Unemployment its Solution and Role of Youth.

By Sadiya Ashfaq Khan.

Unemployment is a situation when a person actively searches for a job and is unable to find work. Unemployment indicates the health of the economy.

The unemployment rate is the most frequent measure of unemployment. The unemployment rate is the number of people unemployed divided by the working population or people working under labour force.

Unemployment means a person willing to work but unable to find a qualified job. Our country is facing many problems but one of the serious problem is of unemployment. Many graduates, doctors, engineers, scientist are unemployed or working underemployed. Due to unemployment we are wasting our country’s human resource.

The unemployment in India stood at 6.1% in the financial year 2018 mentions the NSSO – National Sample Survey Organisation Report 2019.

In India, there are several types of unemployment. The types of unemployment are discussed below:

Disguised Unemployment: This is a type of unemployment where people employed are more than actually needed. Disguised unemployment is generally traced in unorganised sectors or the agricultural sectors.
Structural Unemployment: This unemployment arises when there is a mismatch between the worker’s skills and availability of jobs in the market.
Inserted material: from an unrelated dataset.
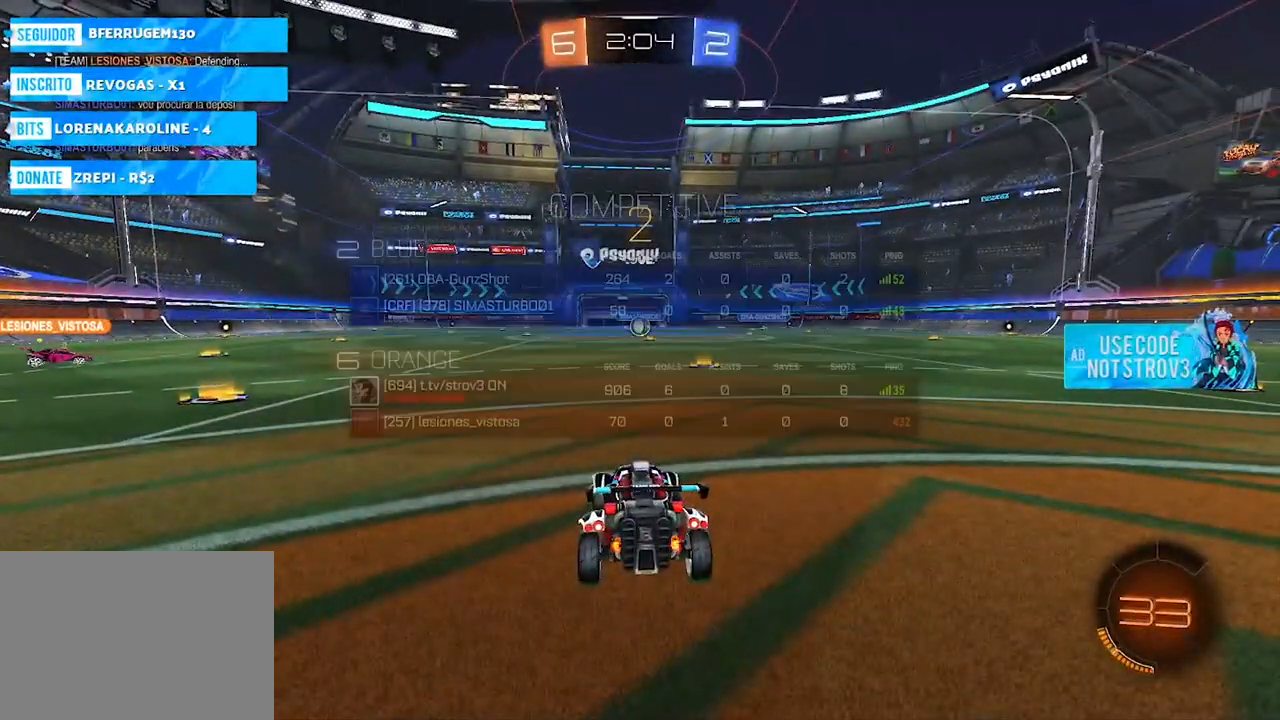
{"buttons": ["SQUARE"], "left_stick": "center", "right_stick": "center", "events": [[100, "SELECT", "up"], [484, "SQUARE", "down"]]}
Many people in India do not get job matching to their skills or due to lack of required skills they do not get jobs and because of poor education level, it becomes important to provide them related training.
Seasonal Unemployment: That situation of unemployment when people do not have work during certain seasons of the year such as labourers in India rarely have occupation throughout the year.
Vulnerable Unemployment: People are deemed unemployed under this unemployment. People are employed but informally i.e. without proper job contracts and thus records of their work are never maintained. It is one of the main types of unemployment in India.
Technological Unemployment: the situation when people lose their jobs due to advancement in technologies. In 2016, the data of the World Bank predicted that the proportion of jobs threatened by automation in India is 69% year-on-year.
Cyclical Unemployment: unemployment caused due to the business cycle, where the number of unemployed heads rises during recessions and declines with the growth of the economy. Cyclical unemployment figures in India are negligible.
Frictional Unemployment: this is a situation when people are unemployed for a short span of time while searching for a new job or switching between jobs. Frictional Unemployment also called Search Unemployment, is the time lag between the jobs. Frictional unemployment is considered as voluntary unemployment because the reason for unemployment is not a shortage of jobs, but in fact, the workers themselves quit their jobs in search of better opportunities.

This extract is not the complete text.